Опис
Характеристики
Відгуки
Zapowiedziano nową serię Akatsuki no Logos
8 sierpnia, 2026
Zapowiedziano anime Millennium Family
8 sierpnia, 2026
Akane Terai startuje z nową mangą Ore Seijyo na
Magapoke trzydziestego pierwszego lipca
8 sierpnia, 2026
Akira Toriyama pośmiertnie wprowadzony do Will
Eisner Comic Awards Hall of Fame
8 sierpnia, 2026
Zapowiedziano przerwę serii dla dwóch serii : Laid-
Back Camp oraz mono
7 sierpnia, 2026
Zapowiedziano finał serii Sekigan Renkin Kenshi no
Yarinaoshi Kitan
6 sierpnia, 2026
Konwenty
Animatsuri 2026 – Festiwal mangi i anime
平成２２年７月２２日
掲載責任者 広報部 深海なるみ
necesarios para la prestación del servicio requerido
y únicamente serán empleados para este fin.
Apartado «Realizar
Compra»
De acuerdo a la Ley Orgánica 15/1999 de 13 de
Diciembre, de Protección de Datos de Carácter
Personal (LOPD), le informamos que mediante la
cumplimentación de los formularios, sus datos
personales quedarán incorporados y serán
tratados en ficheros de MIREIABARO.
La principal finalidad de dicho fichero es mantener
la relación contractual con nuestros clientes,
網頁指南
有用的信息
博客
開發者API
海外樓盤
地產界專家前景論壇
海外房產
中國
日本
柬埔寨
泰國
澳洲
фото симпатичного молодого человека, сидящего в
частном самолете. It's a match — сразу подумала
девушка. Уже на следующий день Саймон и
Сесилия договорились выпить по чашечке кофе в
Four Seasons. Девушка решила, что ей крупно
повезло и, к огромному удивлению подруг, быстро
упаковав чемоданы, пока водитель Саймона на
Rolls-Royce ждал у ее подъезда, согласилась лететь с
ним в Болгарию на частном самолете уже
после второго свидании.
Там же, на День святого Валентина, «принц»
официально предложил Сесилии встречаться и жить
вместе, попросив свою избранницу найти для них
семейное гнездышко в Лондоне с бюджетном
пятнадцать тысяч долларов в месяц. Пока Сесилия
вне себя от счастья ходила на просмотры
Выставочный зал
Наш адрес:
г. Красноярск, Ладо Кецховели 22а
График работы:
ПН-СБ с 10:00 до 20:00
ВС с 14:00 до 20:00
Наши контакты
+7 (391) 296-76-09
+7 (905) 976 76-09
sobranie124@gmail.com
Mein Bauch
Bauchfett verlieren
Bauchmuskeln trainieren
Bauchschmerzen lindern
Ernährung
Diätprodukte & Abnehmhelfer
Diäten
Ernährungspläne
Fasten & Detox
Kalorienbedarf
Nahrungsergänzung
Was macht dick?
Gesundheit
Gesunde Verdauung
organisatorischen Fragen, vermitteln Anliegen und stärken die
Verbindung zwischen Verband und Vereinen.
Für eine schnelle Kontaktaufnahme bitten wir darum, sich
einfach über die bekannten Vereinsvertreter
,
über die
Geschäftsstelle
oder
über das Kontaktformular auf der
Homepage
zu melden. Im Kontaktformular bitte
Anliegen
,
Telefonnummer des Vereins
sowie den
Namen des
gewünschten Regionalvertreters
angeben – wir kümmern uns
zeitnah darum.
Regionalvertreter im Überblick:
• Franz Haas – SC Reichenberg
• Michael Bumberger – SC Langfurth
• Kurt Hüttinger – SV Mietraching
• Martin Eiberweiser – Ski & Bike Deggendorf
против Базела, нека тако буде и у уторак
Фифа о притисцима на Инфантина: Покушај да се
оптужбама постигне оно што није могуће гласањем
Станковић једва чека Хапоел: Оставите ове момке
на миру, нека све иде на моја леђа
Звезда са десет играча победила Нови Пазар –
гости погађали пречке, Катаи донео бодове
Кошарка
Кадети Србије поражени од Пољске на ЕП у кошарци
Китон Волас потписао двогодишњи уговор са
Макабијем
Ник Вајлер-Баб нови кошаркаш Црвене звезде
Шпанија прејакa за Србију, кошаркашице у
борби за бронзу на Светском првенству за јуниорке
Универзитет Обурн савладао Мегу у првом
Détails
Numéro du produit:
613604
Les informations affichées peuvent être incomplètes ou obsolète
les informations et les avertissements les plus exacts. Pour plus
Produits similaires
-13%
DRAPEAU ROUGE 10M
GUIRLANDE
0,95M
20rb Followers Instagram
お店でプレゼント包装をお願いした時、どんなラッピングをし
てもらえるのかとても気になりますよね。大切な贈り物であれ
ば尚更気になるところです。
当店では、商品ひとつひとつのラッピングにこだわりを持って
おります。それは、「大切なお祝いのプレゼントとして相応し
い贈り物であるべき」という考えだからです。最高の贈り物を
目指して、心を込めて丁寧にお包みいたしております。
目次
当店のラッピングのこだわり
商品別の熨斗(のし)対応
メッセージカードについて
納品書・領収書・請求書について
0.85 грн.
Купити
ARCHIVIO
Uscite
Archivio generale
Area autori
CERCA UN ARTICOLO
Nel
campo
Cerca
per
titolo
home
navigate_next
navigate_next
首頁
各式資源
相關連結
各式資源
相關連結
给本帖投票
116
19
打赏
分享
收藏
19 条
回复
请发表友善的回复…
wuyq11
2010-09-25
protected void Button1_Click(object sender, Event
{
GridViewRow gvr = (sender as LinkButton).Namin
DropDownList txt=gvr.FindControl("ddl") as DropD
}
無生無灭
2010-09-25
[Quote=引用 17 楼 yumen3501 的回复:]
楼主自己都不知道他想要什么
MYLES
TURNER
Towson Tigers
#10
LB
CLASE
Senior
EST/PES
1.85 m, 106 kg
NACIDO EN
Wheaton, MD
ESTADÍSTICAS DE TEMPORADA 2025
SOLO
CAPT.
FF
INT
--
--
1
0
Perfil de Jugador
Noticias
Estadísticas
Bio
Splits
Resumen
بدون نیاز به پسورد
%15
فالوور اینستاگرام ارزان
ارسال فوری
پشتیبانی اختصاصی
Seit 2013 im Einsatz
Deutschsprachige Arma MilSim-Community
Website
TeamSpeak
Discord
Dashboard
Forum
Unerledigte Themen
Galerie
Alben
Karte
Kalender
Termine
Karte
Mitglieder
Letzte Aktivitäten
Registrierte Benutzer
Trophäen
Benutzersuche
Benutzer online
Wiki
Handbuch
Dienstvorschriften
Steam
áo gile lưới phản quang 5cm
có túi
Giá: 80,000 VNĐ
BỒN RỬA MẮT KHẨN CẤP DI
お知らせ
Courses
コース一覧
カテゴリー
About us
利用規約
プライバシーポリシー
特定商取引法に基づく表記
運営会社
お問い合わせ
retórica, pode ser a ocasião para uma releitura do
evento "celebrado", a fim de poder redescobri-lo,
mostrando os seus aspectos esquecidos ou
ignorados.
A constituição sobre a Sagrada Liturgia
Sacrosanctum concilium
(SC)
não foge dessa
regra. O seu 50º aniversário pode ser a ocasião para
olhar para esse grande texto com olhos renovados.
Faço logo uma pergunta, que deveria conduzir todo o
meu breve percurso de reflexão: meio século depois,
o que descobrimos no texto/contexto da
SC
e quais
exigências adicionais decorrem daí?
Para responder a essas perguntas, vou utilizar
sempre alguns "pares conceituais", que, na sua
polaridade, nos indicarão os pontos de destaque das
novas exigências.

What you should do> Proceeding from the line containing "против Базела, нека тако буде и у уторак" through the line containing "Les informations affichées", transcribe the lines above exactly, both end lines included.

Reply>
против Базела, нека тако буде и у уторак
Фифа о притисцима на Инфантина: Покушај да се
оптужбама постигне оно што није могуће гласањем
Станковић једва чека Хапоел: Оставите ове момке
на миру, нека све иде на моја леђа
Звезда са десет играча победила Нови Пазар –
гости погађали пречке, Катаи донео бодове
Кошарка
Кадети Србије поражени од Пољске на ЕП у кошарци
Китон Волас потписао двогодишњи уговор са
Макабијем
Ник Вајлер-Баб нови кошаркаш Црвене звезде
Шпанија прејакa за Србију, кошаркашице у
борби за бронзу на Светском првенству за јуниорке
Универзитет Обурн савладао Мегу у првом
Détails
Numéro du produit:
613604
Les informations affichées peuvent être incomplètes ou obsolète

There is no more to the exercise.